Requirement:
Starting with the line that mentions "Commissioner: Arthur J. Rocque, Jr. May, 1999", repeat each line verbatim until the entries end, both ends included.

(Stored data entries)

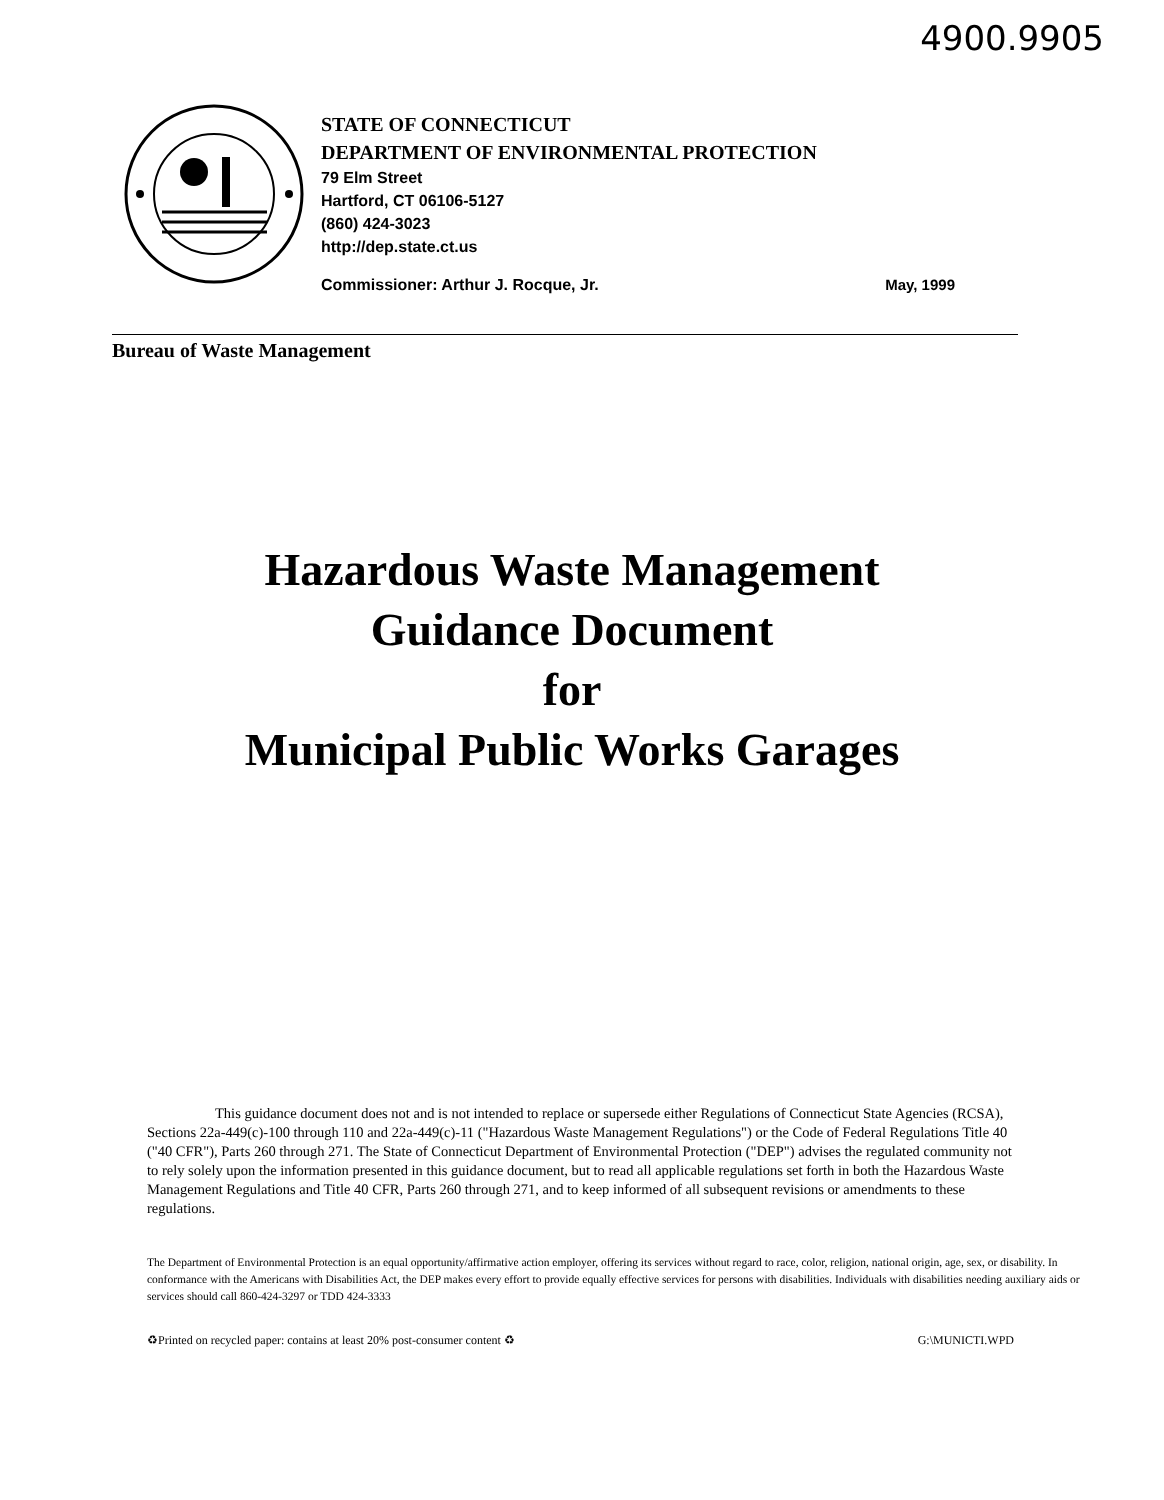4900.9905
STATE OF CONNECTICUT
DEPARTMENT OF ENVIRONMENTAL PROTECTION
79 Elm Street
Hartford, CT 06106-5127
(860) 424-3023
http://dep.state.ct.us
Commissioner: Arthur J. Rocque, Jr. May, 1999
Bureau of Waste Management
Hazardous Waste Management
Guidance Document
for
Municipal Public Works Garages
This guidance document does not and is not intended to replace or supersede either Regulations of Connecticut State Agencies (RCSA), Sections 22a-449(c)-100 through 110 and 22a-449(c)-11 ("Hazardous Waste Management Regulations") or the Code of Federal Regulations Title 40 ("40 CFR"), Parts 260 through 271. The State of Connecticut Department of Environmental Protection ("DEP") advises the regulated community not to rely solely upon the information presented in this guidance document, but to read all applicable regulations set forth in both the Hazardous Waste Management Regulations and Title 40 CFR, Parts 260 through 271, and to keep informed of all subsequent revisions or amendments to these regulations.
The Department of Environmental Protection is an equal opportunity/affirmative action employer, offering its services without regard to race, color, religion, national origin, age, sex, or disability. In conformance with the Americans with Disabilities Act, the DEP makes every effort to provide equally effective services for persons with disabilities. Individuals with disabilities needing auxiliary aids or services should call 860-424-3297 or TDD 424-3333
♻Printed on recycled paper: contains at least 20% post-consumer content ♻ G:\MUNICTI.WPD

Answer box:
Commissioner: Arthur J. Rocque, Jr. May, 1999
Bureau of Waste Management
Hazardous Waste Management
Guidance Document
for
Municipal Public Works Garages
This guidance document does not and is not intended to replace or supersede either Regulations of Connecticut State Agencies (RCSA), Sections 22a-449(c)-100 through 110 and 22a-449(c)-11 ("Hazardous Waste Management Regulations") or the Code of Federal Regulations Title 40 ("40 CFR"), Parts 260 through 271. The State of Connecticut Department of Environmental Protection ("DEP") advises the regulated community not to rely solely upon the information presented in this guidance document, but to read all applicable regulations set forth in both the Hazardous Waste Management Regulations and Title 40 CFR, Parts 260 through 271, and to keep informed of all subsequent revisions or amendments to these regulations.
The Department of Environmental Protection is an equal opportunity/affirmative action employer, offering its services without regard to race, color, religion, national origin, age, sex, or disability. In conformance with the Americans with Disabilities Act, the DEP makes every effort to provide equally effective services for persons with disabilities. Individuals with disabilities needing auxiliary aids or services should call 860-424-3297 or TDD 424-3333
♻Printed on recycled paper: contains at least 20% post-consumer content ♻ G:\MUNICTI.WPD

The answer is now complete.